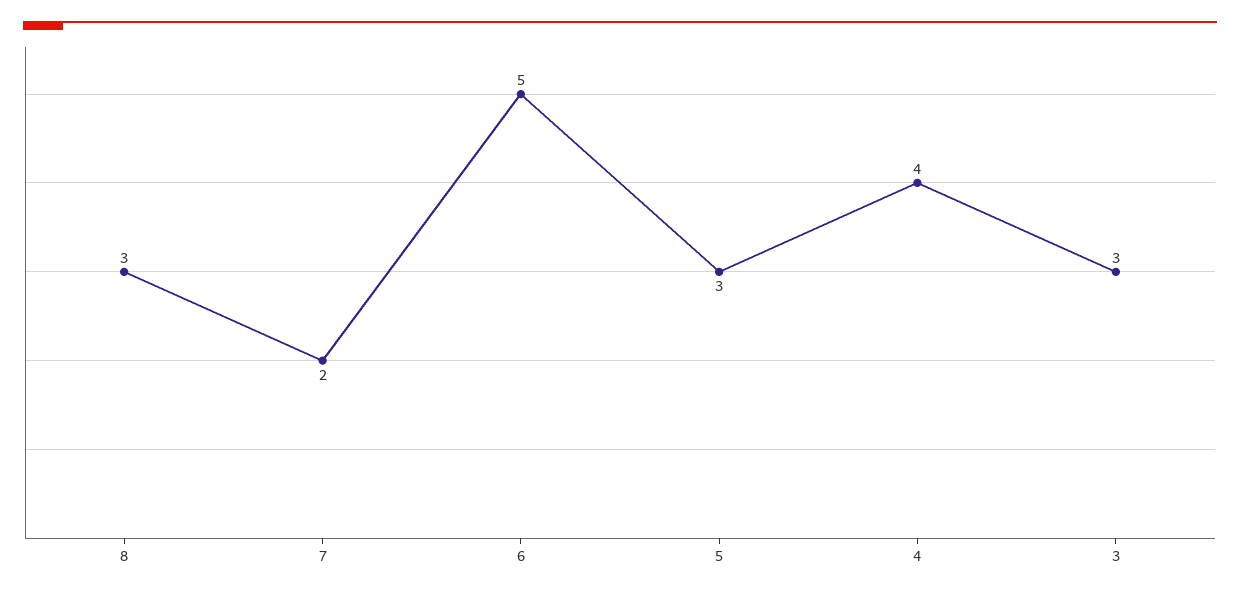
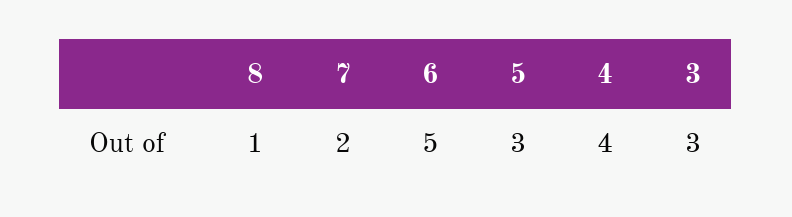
  {
-   "8": 3,
+   "8": 1,
    "7": 2,
    "6": 5,
    "5": 3,
    "4": 4,
    "3": 3
  }

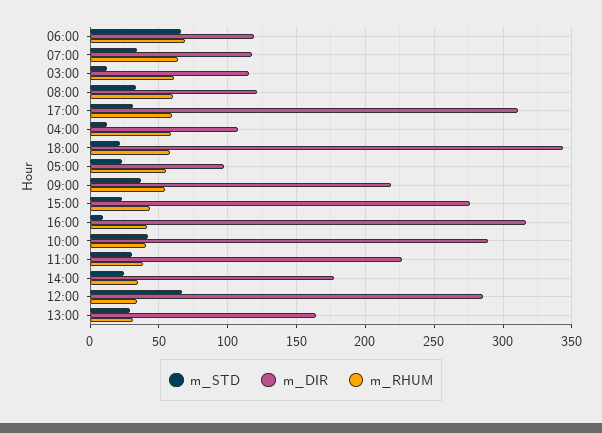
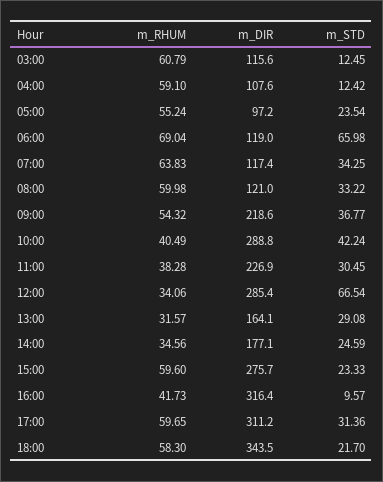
  {
    "m_STD": {
      "06:00": 65.98,
      "07:00": 34.25,
      "03:00": 12.45,
      "08:00": 33.22,
      "17:00": 31.36,
      "04:00": 12.42,
      "18:00": 21.7,
      "05:00": 23.54,
      "09:00": 36.77,
      "15:00": 23.33,
      "16:00": 9.57,
      "10:00": 42.24,
      "11:00": 30.45,
      "14:00": 24.59,
      "12:00": 66.54,
      "13:00": 29.08
    },
    "m_DIR": {
      "06:00": 119,
      "07:00": 117.4,
      "03:00": 115.6,
      "08:00": 121,
      "17:00": 311.2,
      "04:00": 107.6,
      "18:00": 343.5,
      "05:00": 97.2,
      "09:00": 218.6,
      "15:00": 275.7,
      "16:00": 316.4,
      "10:00": 288.8,
      "11:00": 226.9,
      "14:00": 177.1,
      "12:00": 285.4,
      "13:00": 164.1
    },
    "m_RHUM": {
      "06:00": 69.04,
      "07:00": 63.83,
      "03:00": 60.79,
      "08:00": 59.98,
      "17:00": 59.65,
      "04:00": 59.1,
      "18:00": 58.3,
      "05:00": 55.24,
      "09:00": 54.32,
-     "15:00": 45,
+     "15:00": 59.6,
      "16:00": 41.73,
      "10:00": 40.49,
      "11:00": 38.28,
      "14:00": 34.56,
      "12:00": 34.06,
      "13:00": 31.57
    }
  }

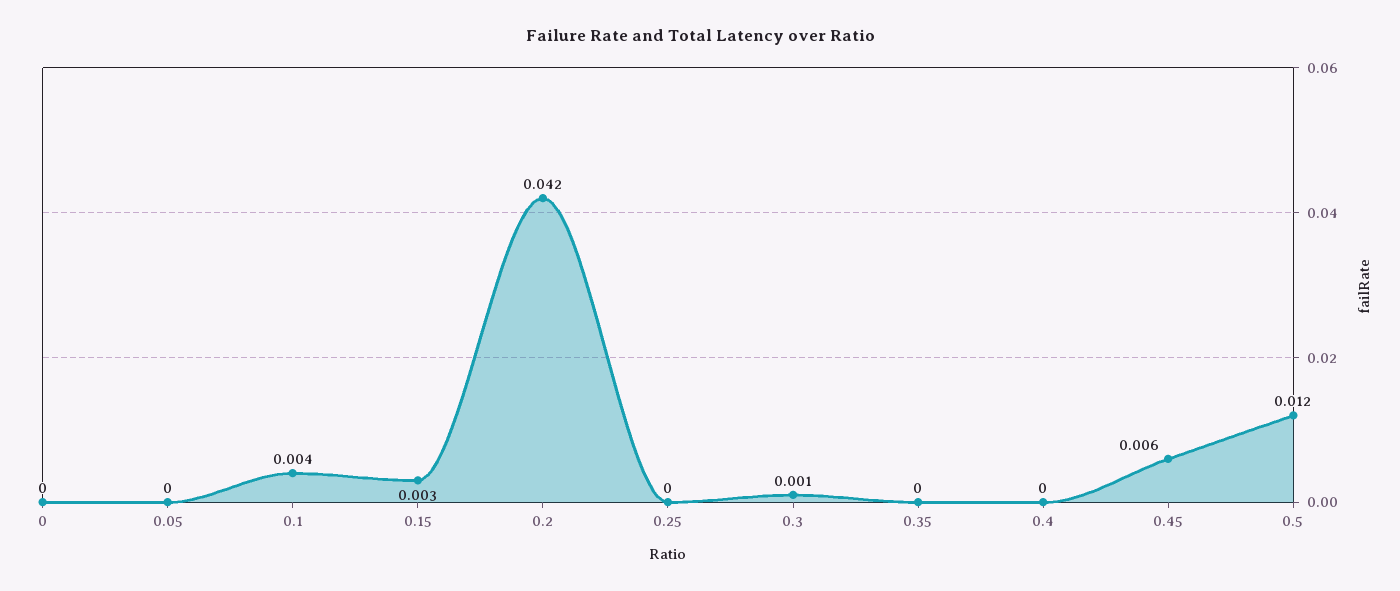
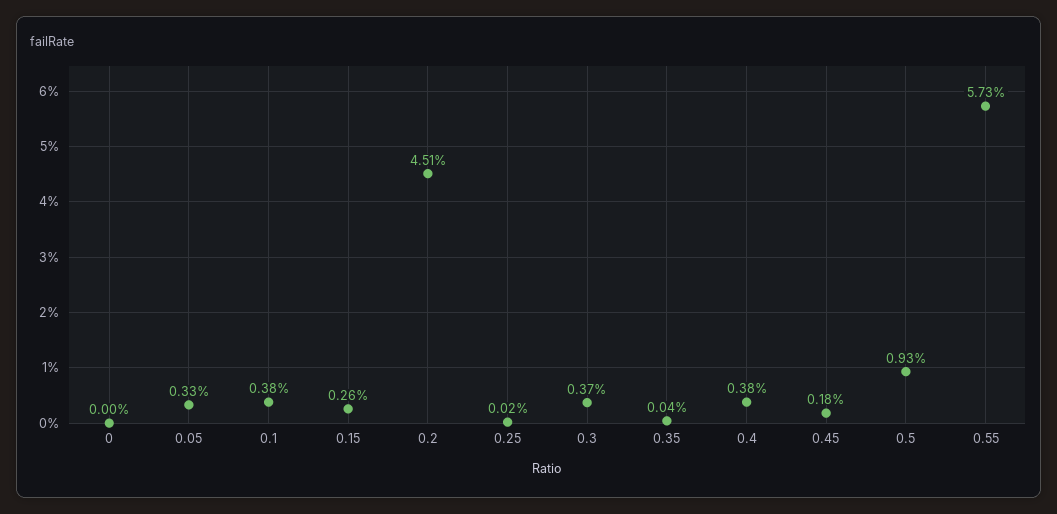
  {
    "0": 0,
-   "0.05": 0,
+   "0.05": 0.0033,
    "0.1": 0.0038,
    "0.15": 0.0026,
-   "0.2": 0.042,
+   "0.2": 0.0451,
    "0.25": 0.0002,
-   "0.3": 0.001,
+   "0.3": 0.0037,
    "0.35": 0.0004,
-   "0.4": 0,
+   "0.4": 0.0038,
-   "0.45": 0.006,
+   "0.45": 0.0018,
-   "0.5": 0.012
+   "0.5": 0.0093,
+   "0.55": 0.0573
  }

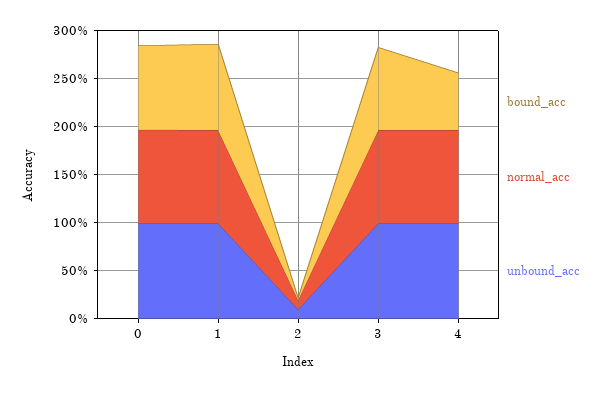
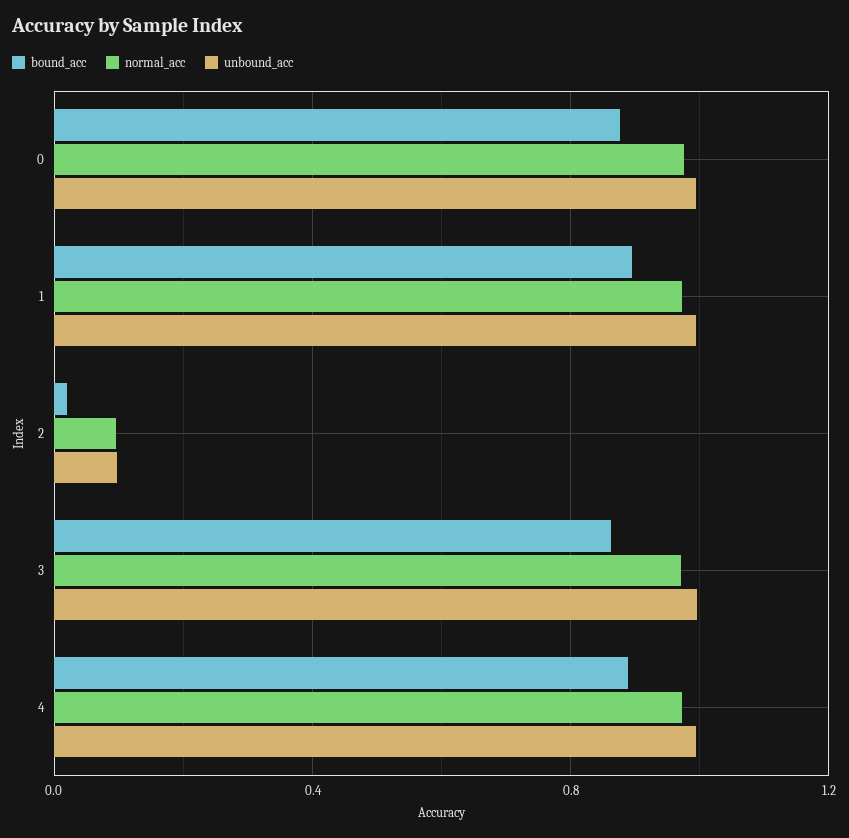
  {
    "bound_acc": {
      "0": 0.9,
      "1": 0.9,
      "2": 0,
      "3": 0.85,
-     "4": 0.6
+     "4": 0.9
    },
    "normal_acc": {
      "0": 0.95,
      "1": 0.95,
      "2": 0.1,
      "3": 0.95,
      "4": 0.95
    },
    "unbound_acc": {
      "0": 1,
      "1": 1,
      "2": 0.1,
      "3": 1,
      "4": 1
    }
  }

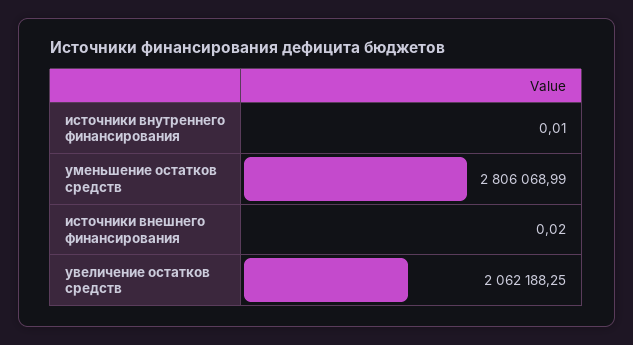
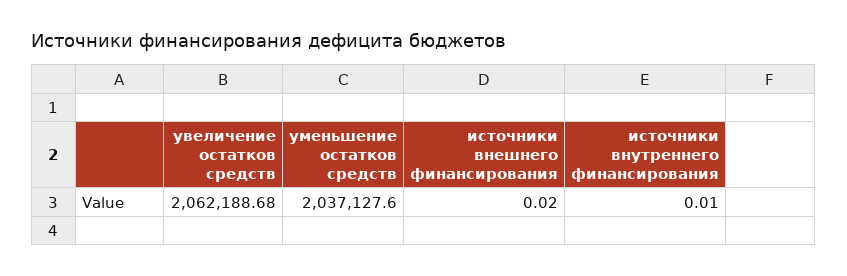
  {
    "источники внутреннего финансирования": 0.01,
-   "уменьшение остатков средств": 2806068.99,
+   "уменьшение остатков средств": 2037127.6,
    "источники внешнего финансирования": 0.02,
-   "увеличение остатков средств": 2062188.25
+   "увеличение остатков средств": 2062188.68
  }

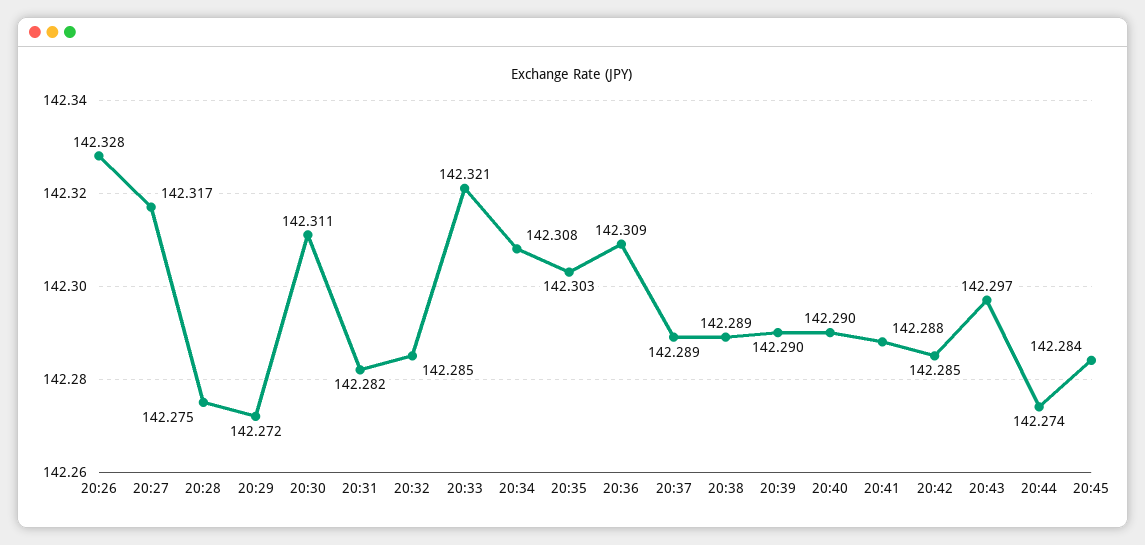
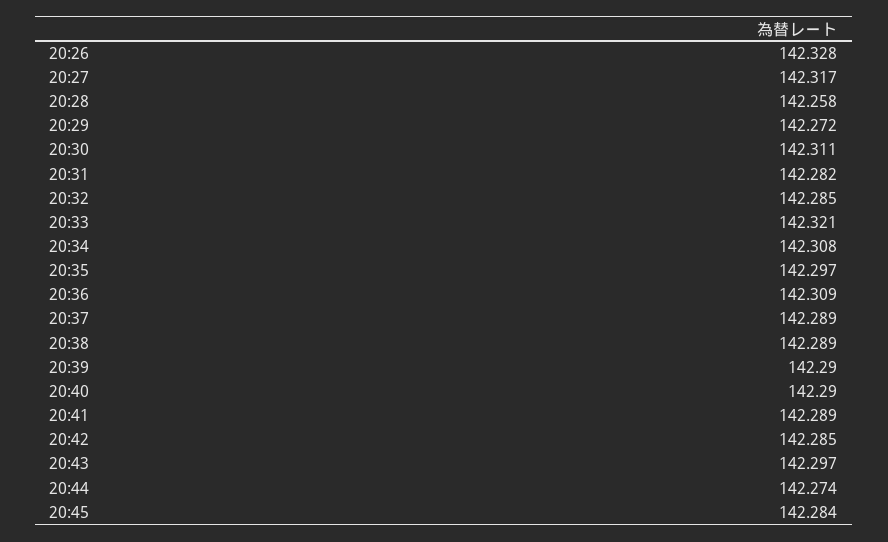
  {
    "20:26": 142.328,
    "20:27": 142.317,
-   "20:28": 142.275,
+   "20:28": 142.258,
    "20:29": 142.272,
    "20:30": 142.311,
    "20:31": 142.282,
    "20:32": 142.285,
    "20:33": 142.321,
    "20:34": 142.308,
-   "20:35": 142.303,
+   "20:35": 142.297,
    "20:36": 142.309,
    "20:37": 142.289,
    "20:38": 142.289,
    "20:39": 142.29,
    "20:40": 142.29,
-   "20:41": 142.288,
+   "20:41": 142.289,
    "20:42": 142.285,
    "20:43": 142.297,
    "20:44": 142.274,
    "20:45": 142.284
  }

━━━

Directive:
Each line of the data in which the string "средств" appears needs to be copied.

Worked solution:
-   "уменьшение остатков средств": 2806068.99,
+   "уменьшение остатков средств": 2037127.6,
-   "увеличение остатков средств": 2062188.25
+   "увеличение остатков средств": 2062188.68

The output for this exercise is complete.